═══ TEXT UNDER STUDY

BBI journey to the Supreme Court was rocky from the start

Solicitor General Kennedy Ogeto (Second left) with a section of lawyers during BBI ruling at Supreme Court in Nairobi on March 31, 2022. [David Njaaga,Standard]

All parties walked out of the tent either happy or disheartened.

Both the Building Bridges Initiative proponents and opponents claimed victory and loss in equal measure.

The umpire, a seven-judge Supreme Court bench led by Chief Justice Martha Koome dissected the seven issues.

One by one they decided, just like lower courts did and killed the Building Bridges Initiative to amend the Constitution.

For the BBI proponents, their patient was not too hopeless after all as the court agreed on four issues and removed the sole roadblock that made it almost impossible to amend the Constitution.

The basic structure doctrine being out of the way, and being guided on what to do, they may gather steam again and restart the process.

Nobody can stop reggae, Raila Odinga had said, as he sauntered across the country drumming up support for the BBI, a move sanctioned by President Uhuru Kenyatta.

However, the split on the BBI case continued to the Supreme Court. This was the same in the High Court and Court of Appeal. In the High Court, the verdict was unanimous.

Justices Joel Ngugi, Jairus Ngaah, Teresiah Matheka, George Odunga and Chacha Mwita held that Building Bridges Initiative was unconstitutional and that President Kenyatta had breached Chapter Six of the Constitution.

Nevertheless, the court was split on whether he was justified or had powers to appoint the BBI task force.

Justice John Mativo had said that the president was right and the five-judge bench found he breached Chapter Six of the Constitution.

Rationality tests

“The president cannot be said to have acted ultra vires the Constitution. He acted intra vires in taking steps to achieve this noble constitutional requirement,” Justice Mativo found in a case filed by Thirdway Alliance challenging the formation of the BBI task force.

“The president’s decision meets both the proportionality and rationality tests which are core requirements for the decision to pass the principle of legality test.” 

Six issues were raised by  David Ndii, Jerotich Seii, Jane Ngondi, Wanjiru Gikonyo and Ikal Angelei at the High Court.

However, it was not all doom and gloom for the president and the BBI task force as Justice Jairus Ngaah threw out a separate case filed by Kenyans living in the diaspora in December last year.

══════
═══ DATA PROVIDED

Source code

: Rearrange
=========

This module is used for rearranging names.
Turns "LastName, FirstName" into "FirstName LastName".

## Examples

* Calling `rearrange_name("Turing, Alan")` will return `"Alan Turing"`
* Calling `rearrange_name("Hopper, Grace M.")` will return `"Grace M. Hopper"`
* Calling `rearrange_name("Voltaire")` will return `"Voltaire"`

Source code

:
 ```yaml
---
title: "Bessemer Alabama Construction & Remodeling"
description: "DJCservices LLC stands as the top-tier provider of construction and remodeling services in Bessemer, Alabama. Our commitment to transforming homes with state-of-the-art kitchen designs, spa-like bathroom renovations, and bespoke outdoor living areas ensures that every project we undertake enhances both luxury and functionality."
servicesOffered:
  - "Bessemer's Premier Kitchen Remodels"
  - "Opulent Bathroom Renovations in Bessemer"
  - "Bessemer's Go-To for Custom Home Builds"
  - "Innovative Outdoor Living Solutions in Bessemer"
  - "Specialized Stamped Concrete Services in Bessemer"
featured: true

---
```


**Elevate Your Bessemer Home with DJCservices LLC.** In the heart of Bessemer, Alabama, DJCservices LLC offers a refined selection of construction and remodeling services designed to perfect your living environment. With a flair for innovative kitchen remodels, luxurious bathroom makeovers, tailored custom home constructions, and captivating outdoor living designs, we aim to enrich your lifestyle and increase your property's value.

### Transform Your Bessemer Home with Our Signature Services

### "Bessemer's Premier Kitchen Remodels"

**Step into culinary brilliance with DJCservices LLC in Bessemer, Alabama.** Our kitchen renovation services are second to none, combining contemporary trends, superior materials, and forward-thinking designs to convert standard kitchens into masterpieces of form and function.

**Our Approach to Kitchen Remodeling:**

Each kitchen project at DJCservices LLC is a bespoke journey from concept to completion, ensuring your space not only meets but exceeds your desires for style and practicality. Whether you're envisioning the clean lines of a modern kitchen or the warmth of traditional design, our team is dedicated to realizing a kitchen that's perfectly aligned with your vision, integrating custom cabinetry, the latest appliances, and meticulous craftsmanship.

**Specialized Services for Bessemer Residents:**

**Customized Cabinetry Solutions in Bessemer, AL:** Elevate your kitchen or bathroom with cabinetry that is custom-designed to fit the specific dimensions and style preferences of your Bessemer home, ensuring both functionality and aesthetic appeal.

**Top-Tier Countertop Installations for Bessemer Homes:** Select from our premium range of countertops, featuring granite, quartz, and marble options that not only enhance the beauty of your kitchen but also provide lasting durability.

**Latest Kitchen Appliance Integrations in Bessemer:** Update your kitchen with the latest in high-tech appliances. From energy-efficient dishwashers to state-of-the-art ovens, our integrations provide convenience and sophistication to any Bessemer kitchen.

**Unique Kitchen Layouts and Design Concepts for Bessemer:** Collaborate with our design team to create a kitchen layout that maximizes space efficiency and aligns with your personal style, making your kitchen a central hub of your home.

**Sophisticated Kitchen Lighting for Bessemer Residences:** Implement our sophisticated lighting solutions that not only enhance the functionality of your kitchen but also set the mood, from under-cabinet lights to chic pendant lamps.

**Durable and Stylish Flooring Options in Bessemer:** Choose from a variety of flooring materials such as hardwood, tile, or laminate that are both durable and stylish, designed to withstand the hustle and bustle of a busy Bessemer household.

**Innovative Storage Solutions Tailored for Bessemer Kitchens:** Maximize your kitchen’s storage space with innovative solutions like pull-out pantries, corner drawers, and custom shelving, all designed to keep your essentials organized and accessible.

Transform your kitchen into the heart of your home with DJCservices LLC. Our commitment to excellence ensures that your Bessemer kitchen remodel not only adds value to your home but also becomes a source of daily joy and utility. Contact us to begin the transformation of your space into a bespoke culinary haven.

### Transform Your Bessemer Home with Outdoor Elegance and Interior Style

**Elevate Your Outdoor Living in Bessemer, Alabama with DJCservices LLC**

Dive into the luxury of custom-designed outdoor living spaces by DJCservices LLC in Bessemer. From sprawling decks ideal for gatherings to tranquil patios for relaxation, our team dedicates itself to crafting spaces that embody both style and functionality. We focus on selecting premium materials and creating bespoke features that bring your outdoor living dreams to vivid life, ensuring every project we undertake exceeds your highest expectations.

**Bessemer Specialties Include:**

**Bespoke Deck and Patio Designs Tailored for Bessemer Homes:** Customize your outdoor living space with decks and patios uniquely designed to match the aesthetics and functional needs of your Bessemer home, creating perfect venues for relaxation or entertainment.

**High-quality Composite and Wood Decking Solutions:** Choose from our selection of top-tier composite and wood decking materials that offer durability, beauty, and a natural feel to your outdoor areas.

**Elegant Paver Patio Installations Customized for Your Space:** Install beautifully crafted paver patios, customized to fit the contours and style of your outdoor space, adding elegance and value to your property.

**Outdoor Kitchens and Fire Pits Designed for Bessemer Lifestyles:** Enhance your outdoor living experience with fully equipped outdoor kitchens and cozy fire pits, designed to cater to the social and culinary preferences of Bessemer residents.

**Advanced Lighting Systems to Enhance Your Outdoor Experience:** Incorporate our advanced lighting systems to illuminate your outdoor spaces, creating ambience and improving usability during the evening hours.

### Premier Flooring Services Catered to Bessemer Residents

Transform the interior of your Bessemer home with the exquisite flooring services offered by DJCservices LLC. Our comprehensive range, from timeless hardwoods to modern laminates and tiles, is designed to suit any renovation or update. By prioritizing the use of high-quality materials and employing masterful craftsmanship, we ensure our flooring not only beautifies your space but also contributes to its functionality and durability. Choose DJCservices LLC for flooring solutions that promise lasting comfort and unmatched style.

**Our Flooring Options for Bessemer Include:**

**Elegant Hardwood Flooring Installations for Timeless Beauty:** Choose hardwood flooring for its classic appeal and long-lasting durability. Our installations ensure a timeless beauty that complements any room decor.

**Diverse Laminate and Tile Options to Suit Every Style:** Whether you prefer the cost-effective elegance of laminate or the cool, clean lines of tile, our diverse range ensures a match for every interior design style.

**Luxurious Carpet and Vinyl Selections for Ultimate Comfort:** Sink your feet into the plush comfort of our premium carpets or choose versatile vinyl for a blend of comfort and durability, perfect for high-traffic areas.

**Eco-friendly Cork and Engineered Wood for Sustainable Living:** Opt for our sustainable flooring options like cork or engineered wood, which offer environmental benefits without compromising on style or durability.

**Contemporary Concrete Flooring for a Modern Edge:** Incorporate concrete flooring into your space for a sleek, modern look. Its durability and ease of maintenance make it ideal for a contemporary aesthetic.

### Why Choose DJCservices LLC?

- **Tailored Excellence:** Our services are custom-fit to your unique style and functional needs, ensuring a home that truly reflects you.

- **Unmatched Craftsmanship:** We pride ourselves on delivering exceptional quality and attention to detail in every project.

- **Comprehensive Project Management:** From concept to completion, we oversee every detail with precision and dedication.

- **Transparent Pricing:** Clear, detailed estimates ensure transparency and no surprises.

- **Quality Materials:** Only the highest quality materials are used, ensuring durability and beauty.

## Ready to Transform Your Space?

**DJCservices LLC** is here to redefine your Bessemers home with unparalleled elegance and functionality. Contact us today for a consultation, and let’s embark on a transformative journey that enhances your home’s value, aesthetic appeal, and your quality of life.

══════

ASSIGNMENT A: Return the passage of the BBI article from "BBI journey to" up to and including "Initiative to amend the Constitution.".
ASSIGNMENT B: According to the BBI article, who led the seven-judge Supreme Court bench?

TASK RESULT A:
BBI journey to the Supreme Court was rocky from the start

Solicitor General Kennedy Ogeto (Second left) with a section of lawyers during BBI ruling at Supreme Court in Nairobi on March 31, 2022. [David Njaaga,Standard]

All parties walked out of the tent either happy or disheartened.

Both the Building Bridges Initiative proponents and opponents claimed victory and loss in equal measure.

The umpire, a seven-judge Supreme Court bench led by Chief Justice Martha Koome dissected the seven issues.

One by one they decided, just like lower courts did and killed the Building Bridges Initiative to amend the Constitution.

TASK RESULT B: Chief Justice Martha Koome